▸ **Required action 1**
Answer these questions about the fell running essay, one line each:
(a) What idea has the writer put paid to?
(b) What did the writer's boss ask the writer the other day?
(c) How many pictures does the writer say the post has?
▸ **Required action 2**
Reproduce part of the fell running essay. Begin at the words "Well, I’ve put", and stop after "downhill from here!)".

▸ **Page extract**
June 11, 2014 George Foster

Ethics in Fell Running: An Essay

Well, I’ve put paid to the idea of monthly ‘reports’ of a self-gratifying nature. Instead I’m succumbing to ataxia style ramblings whenever thoughts come into my head or events transpire to warrant some text. My boss at work asked me the other day if I was a ‘reader’ (implying that I don’t use big words much), so I’m practising some here, ready to unleash them upon perfection. 

(This should also serve as a warning that there are not many pictures in the post (one, maybe two) so if you’re bored at this opening gambit then best waste your days on something else cos it’s all downhill from here!)

▸ **Data supplied**
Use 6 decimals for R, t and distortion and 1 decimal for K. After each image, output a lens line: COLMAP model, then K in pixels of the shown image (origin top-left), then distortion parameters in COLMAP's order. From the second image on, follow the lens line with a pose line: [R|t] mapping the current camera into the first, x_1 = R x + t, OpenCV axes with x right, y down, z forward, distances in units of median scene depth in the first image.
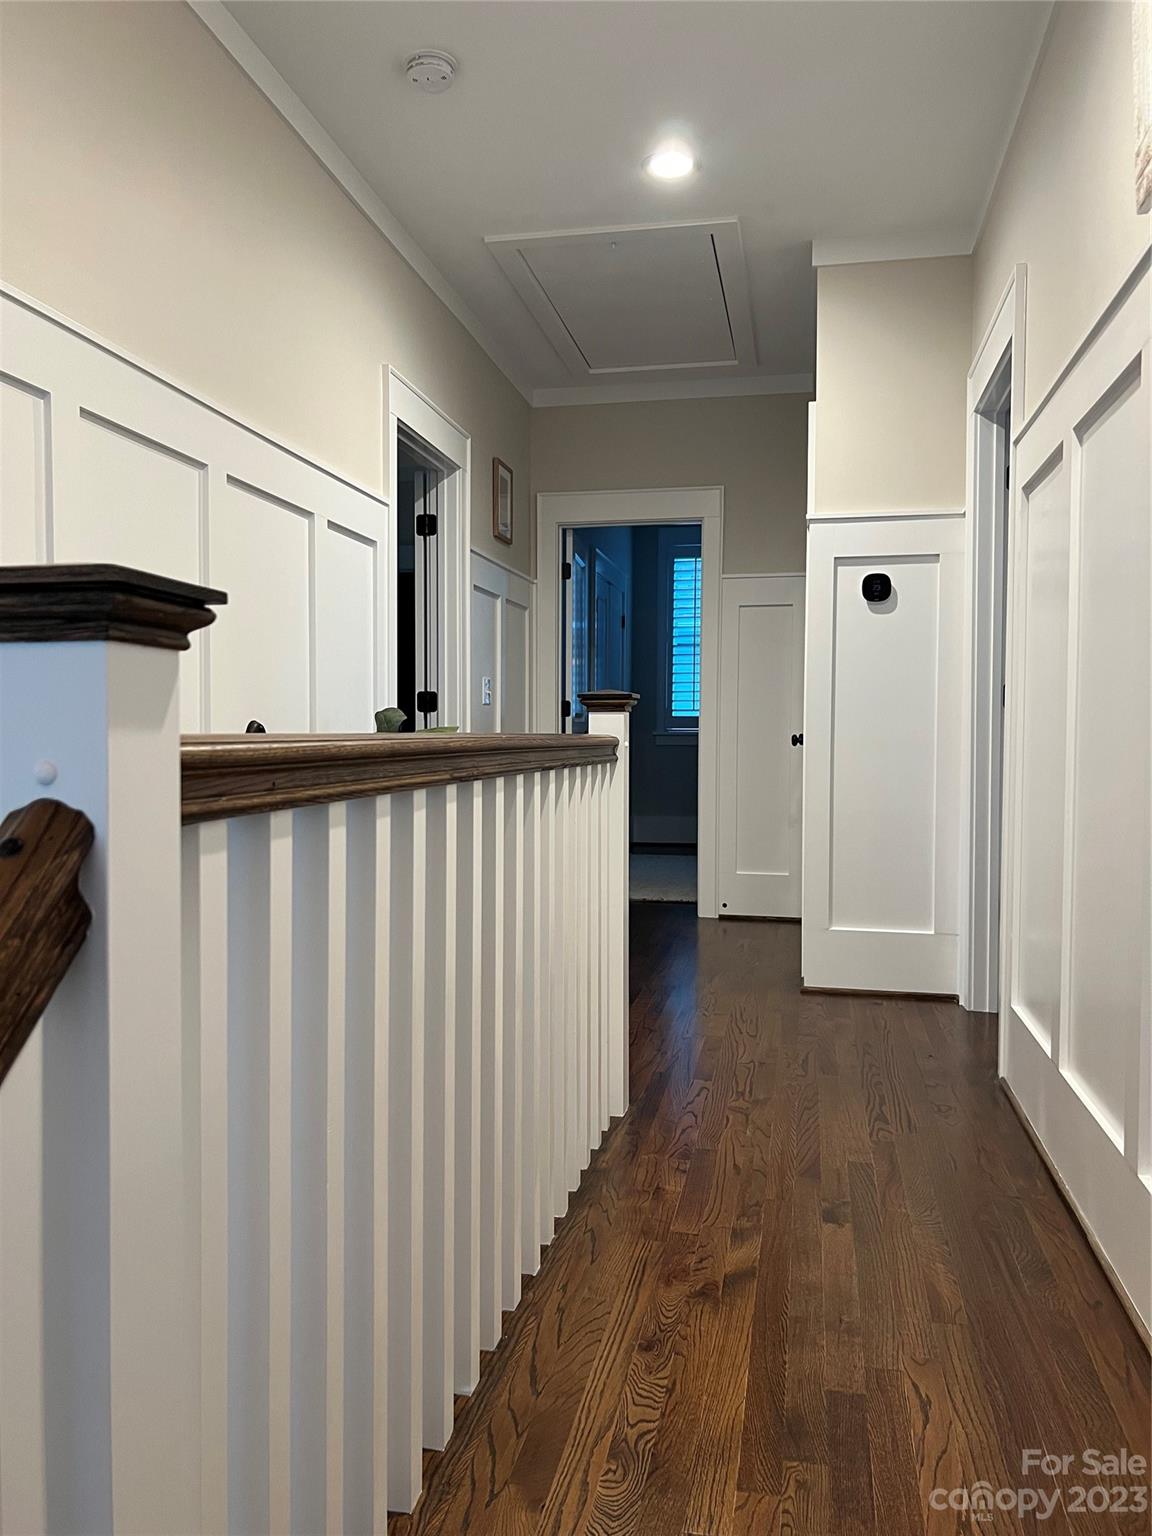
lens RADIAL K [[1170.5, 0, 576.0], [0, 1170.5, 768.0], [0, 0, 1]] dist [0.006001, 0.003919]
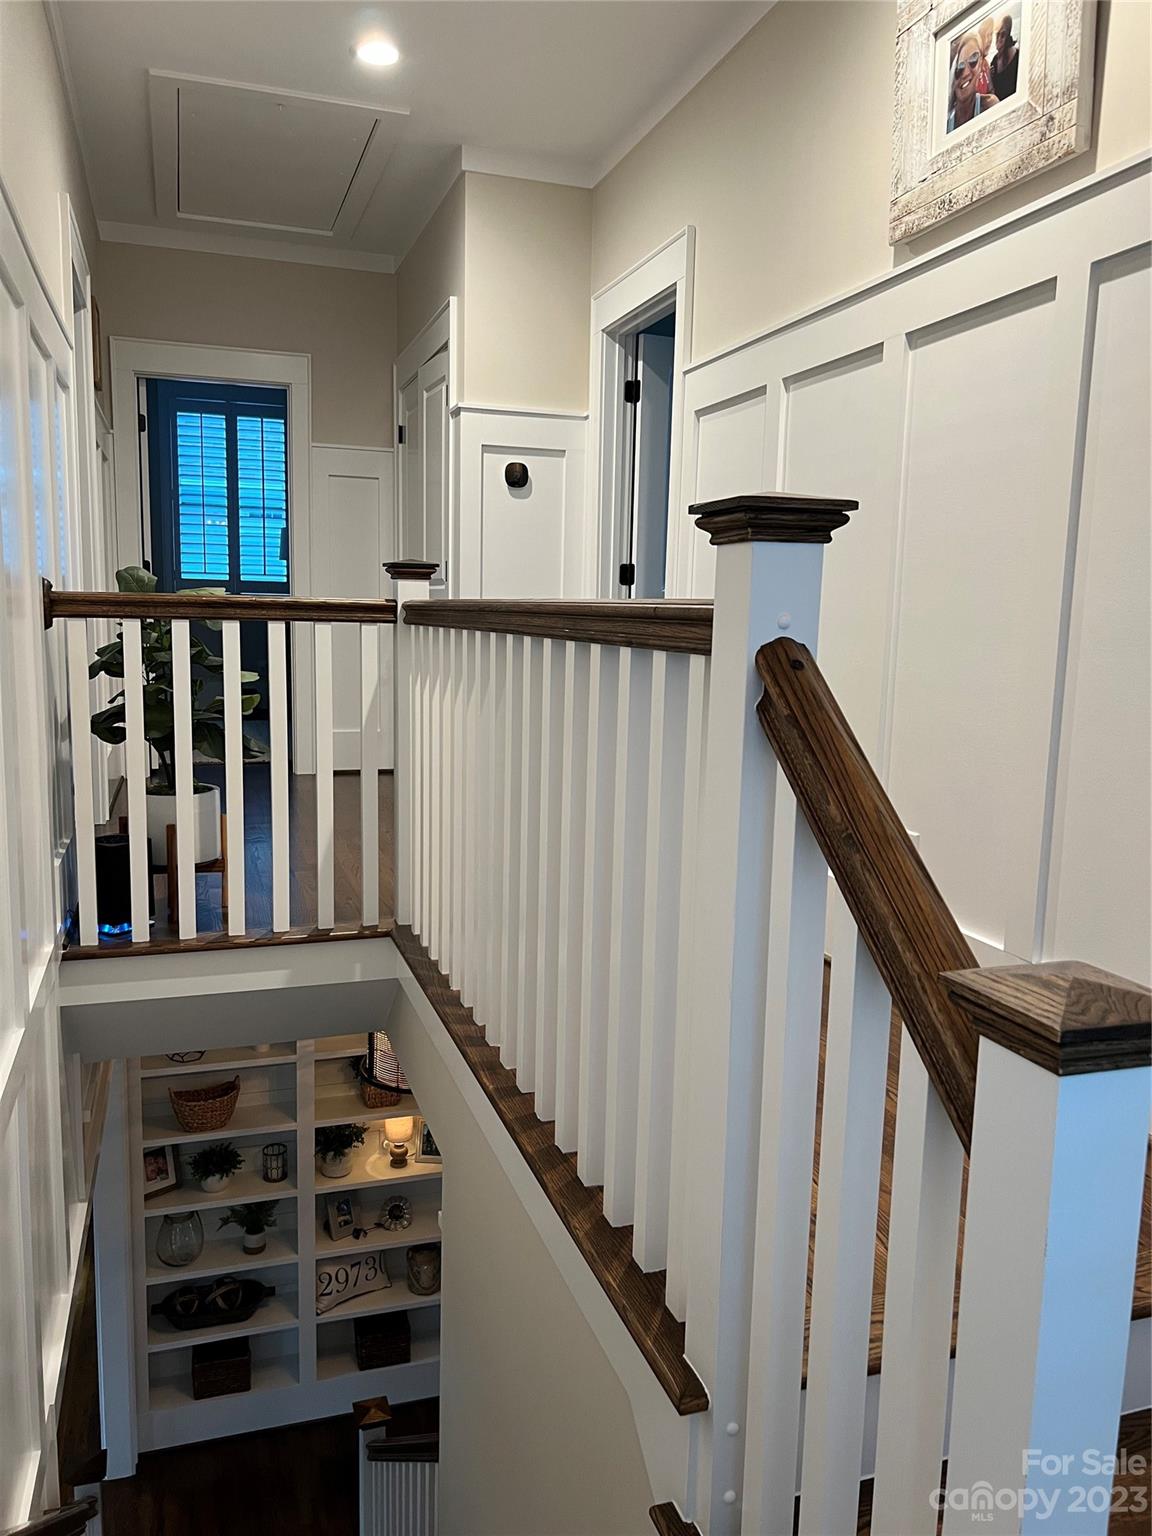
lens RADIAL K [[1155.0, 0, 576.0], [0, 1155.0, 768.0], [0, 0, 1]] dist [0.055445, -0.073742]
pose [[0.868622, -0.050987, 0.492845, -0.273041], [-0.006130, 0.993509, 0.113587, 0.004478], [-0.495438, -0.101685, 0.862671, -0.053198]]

--

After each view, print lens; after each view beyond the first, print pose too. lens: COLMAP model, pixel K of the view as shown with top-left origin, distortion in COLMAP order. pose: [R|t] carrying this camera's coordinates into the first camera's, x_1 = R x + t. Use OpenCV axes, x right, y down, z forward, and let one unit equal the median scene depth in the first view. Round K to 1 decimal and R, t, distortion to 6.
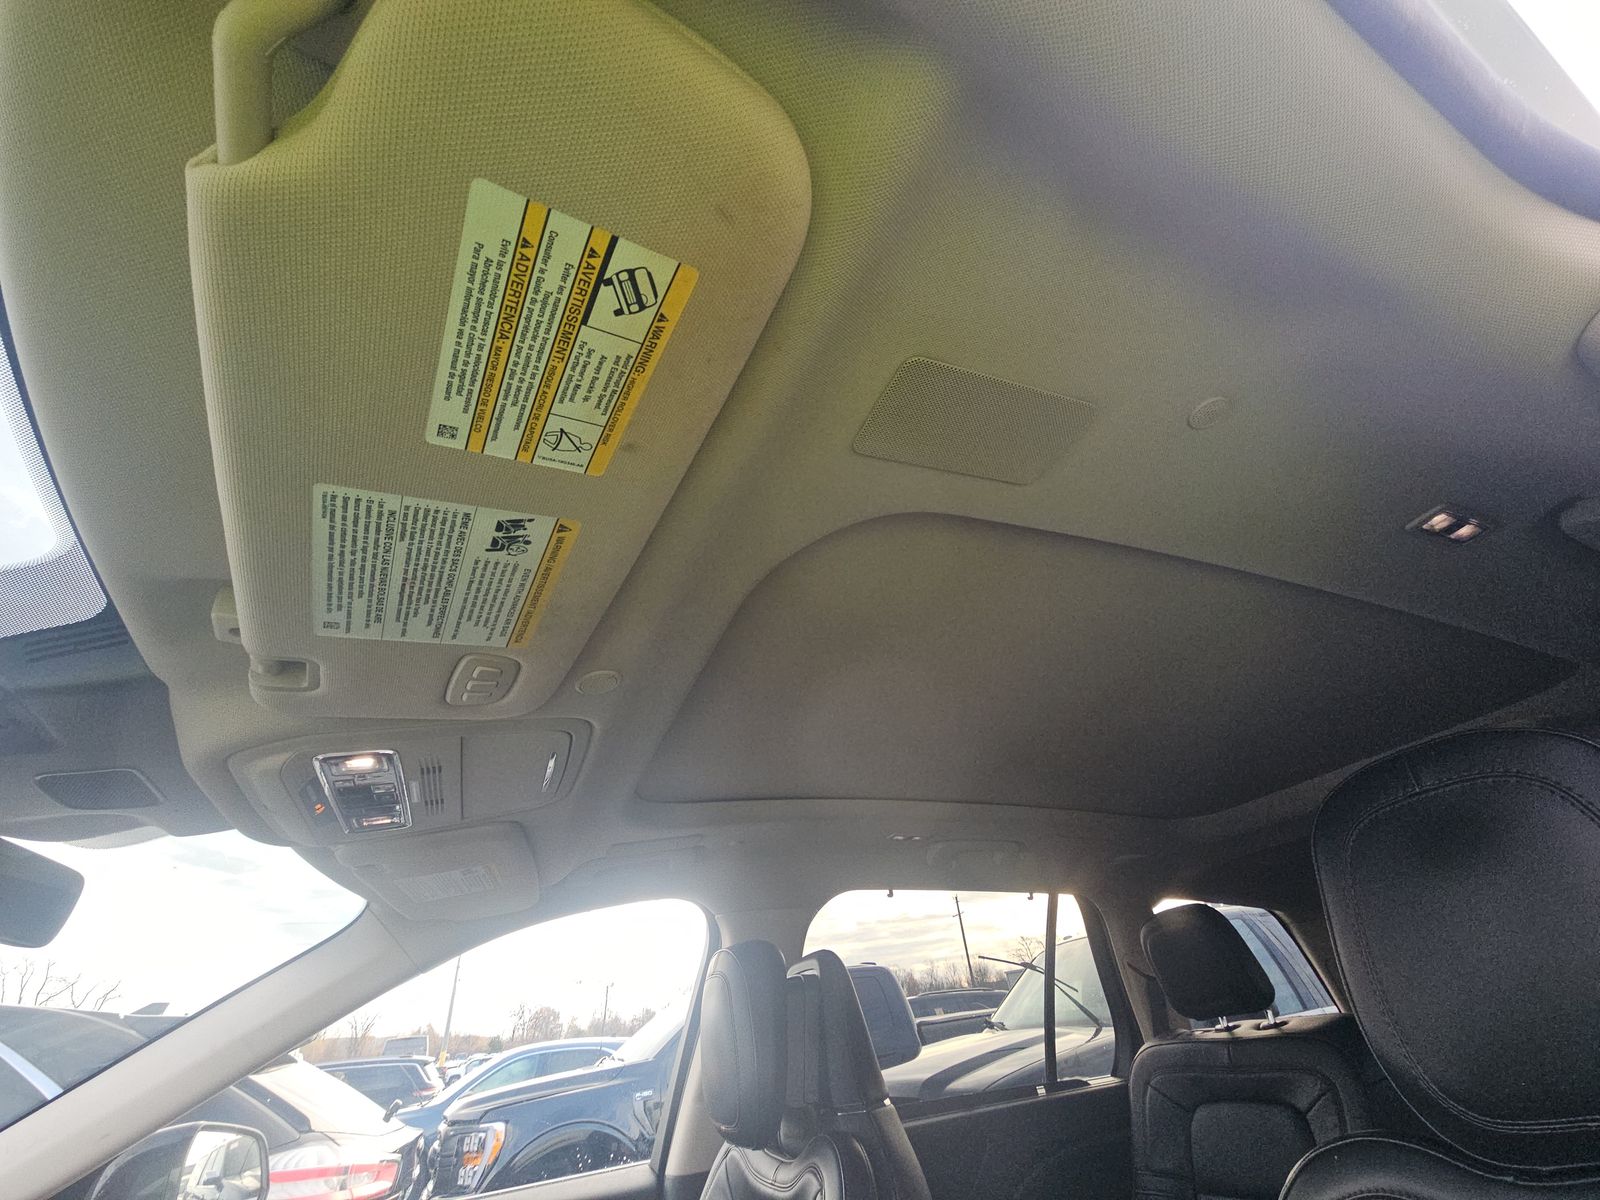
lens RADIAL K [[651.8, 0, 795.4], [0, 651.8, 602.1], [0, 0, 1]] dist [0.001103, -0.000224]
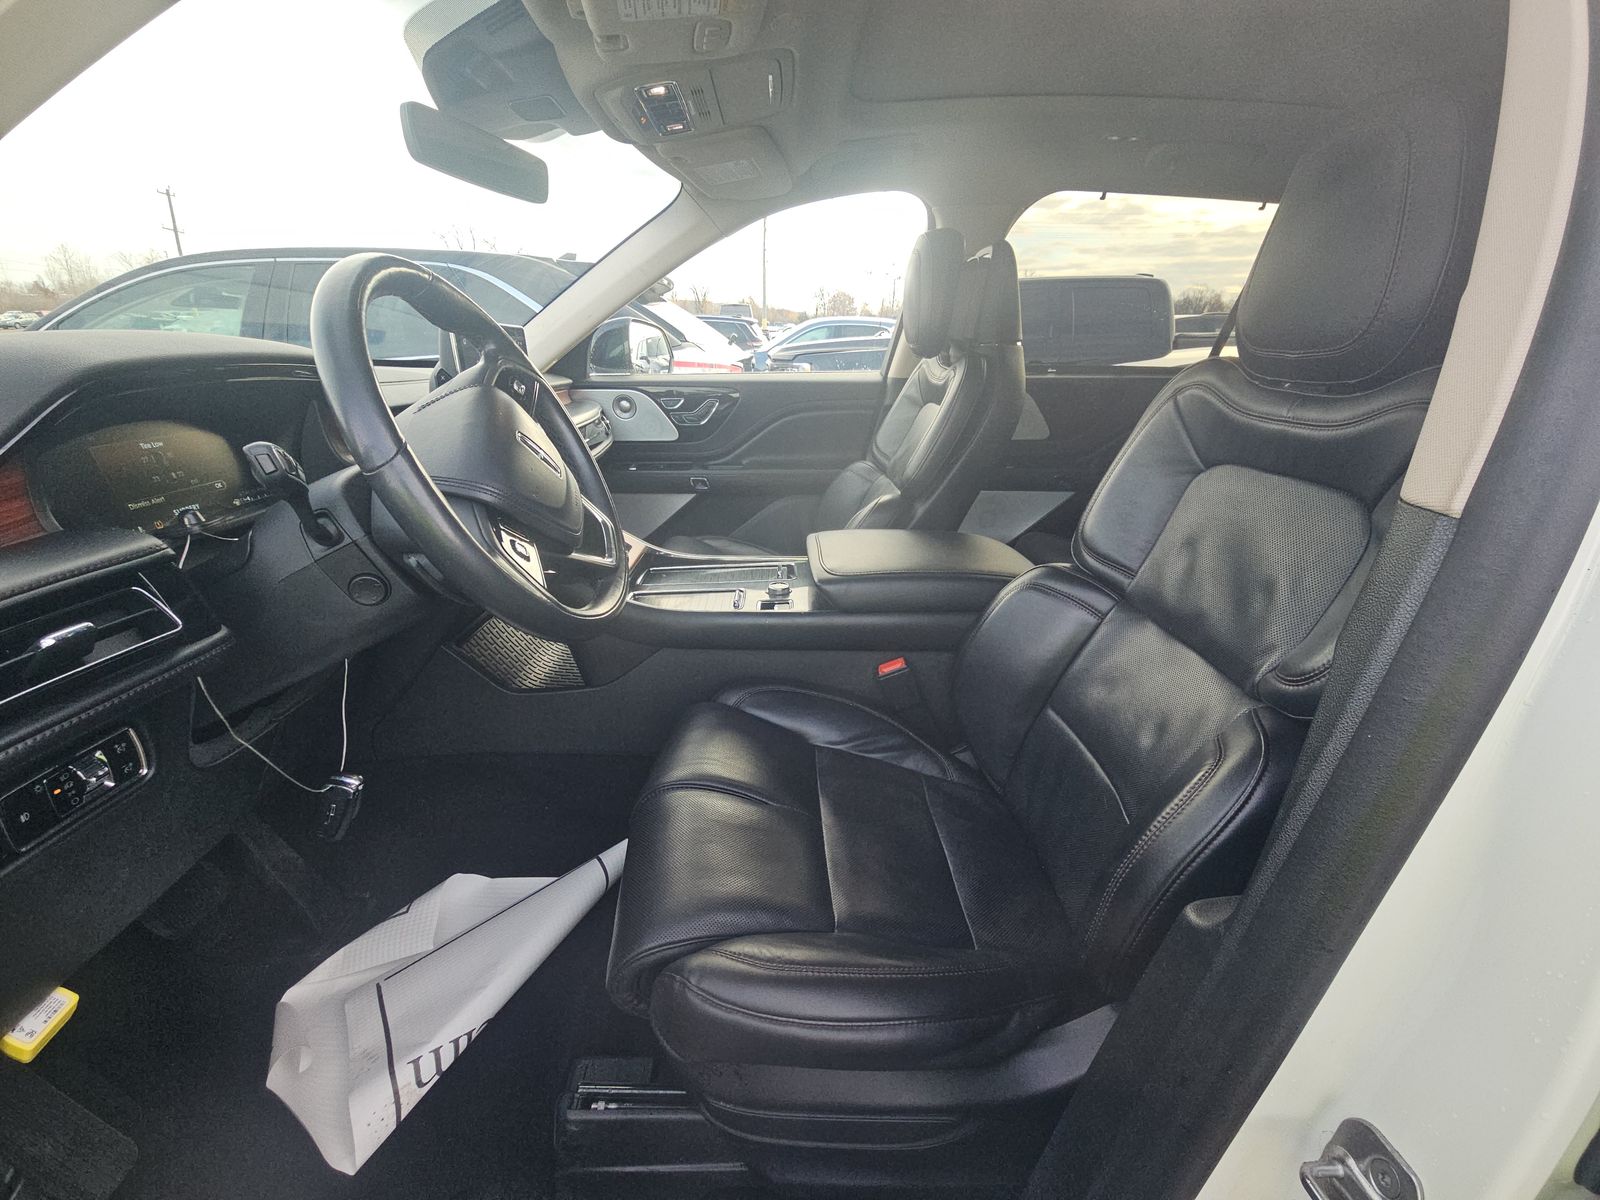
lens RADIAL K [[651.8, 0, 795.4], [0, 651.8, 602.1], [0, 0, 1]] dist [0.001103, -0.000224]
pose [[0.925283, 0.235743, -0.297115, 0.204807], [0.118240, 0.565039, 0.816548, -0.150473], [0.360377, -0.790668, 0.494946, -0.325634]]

▸ **Solution 1**
(a) Monthly 'reports' of a self-gratifying nature.
(b) Whether the writer was a 'reader'.
(c) One, maybe two.

▸ **Solution 2**
Well, I’ve put paid to the idea of monthly ‘reports’ of a self-gratifying nature. Instead I’m succumbing to ataxia style ramblings whenever thoughts come into my head or events transpire to warrant some text. My boss at work asked me the other day if I was a ‘reader’ (implying that I don’t use big words much), so I’m practising some here, ready to unleash them upon perfection. 

(This should also serve as a warning that there are not many pictures in the post (one, maybe two) so if you’re bored at this opening gambit then best waste your days on something else cos it’s all downhill from here!)